The progress in treatment of ALL patients without conventional risk factors has been hampered by the inability to predict relapse after patients achieved a complete remission [19]. Whereas in large prospective studies on childhood ALL, residual disease is a powerful indicator of treatment outcome [20, 28]. In this study, MRD was detectable in 50% of patients of CD 10 positive B-ALL after 4 to 6 weeks of induction therapy. Whereas, in a prospective study on childhood ALL, MRD was detectable in 25% to 58% of patients after the same period of induction therapy [20]. It was reported that the frequency of MRD positivity is high after induction and decreases gradually during consolidation and maintenance phase being in some genes 88% during early induction to 13% at week 52 [19]. If MRD as a marker was detected, the general opinion is that it could become a risk factor for relapse [20, 28]. In contrast, MRD lasts among some patients in long-term remission in other forms of childhood acute leukemia like t(15;17) and t(8;21). [32,33] Cayuela et al [26], reported that one out of seven patients with the TEL-AML1 transcript, serially evaluated, exhibited persistence of detectable MRD over eight months, and that all the patients were in continuous complete remission.
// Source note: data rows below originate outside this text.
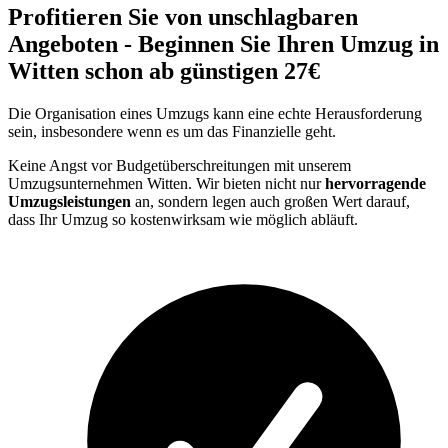
Profitieren Sie von unschlagbaren
Angeboten - Beginnen Sie Ihren Umzug in
Witten schon ab günstigen 27€
Die Organisation eines Umzugs kann eine echte Herausforderung
sein, insbesondere wenn es um das Finanzielle geht.
Keine Angst vor Budgetüberschreitungen mit unserem
Umzugsunternehmen Witten. Wir bieten nicht nur
hervorragende
Umzugsleistungen
an, sondern legen auch großen Wert darauf,
dass Ihr Umzug so kostenwirksam wie möglich abläuft.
This study was consistent with that reported by others [26, 29, 30] that several patients were found to be positive for TEL-AML1 fusion, but the persistence of detectable MRD was not associated with a better probability of OS. Therefore, the relationship of the MRD level of TEL-AML1 fusion and prognosis shows heterogeneity and further investigation is required to evaluate their association and to design risk adapted therapeutic approaches.

TEL-AML1 fusion gene detected by FISH in newly diagnosed cases of CD 10 positive B-ALL is considered a favorable prognostic marker with a better course. The persistence of TEL-AML1 fusion gene as a MRD has no additive prognostic value. Considering the cost-benefit ratio TEL-AML1 fusion gene done once at diagnosis gives sufficient prognostic information. However, much research about the biologic and clinical significance of TEL-AML1 as MRD in CD 10 positive ALL is needed to determine how to best integrate TEL-AML1 testing into routine patient care.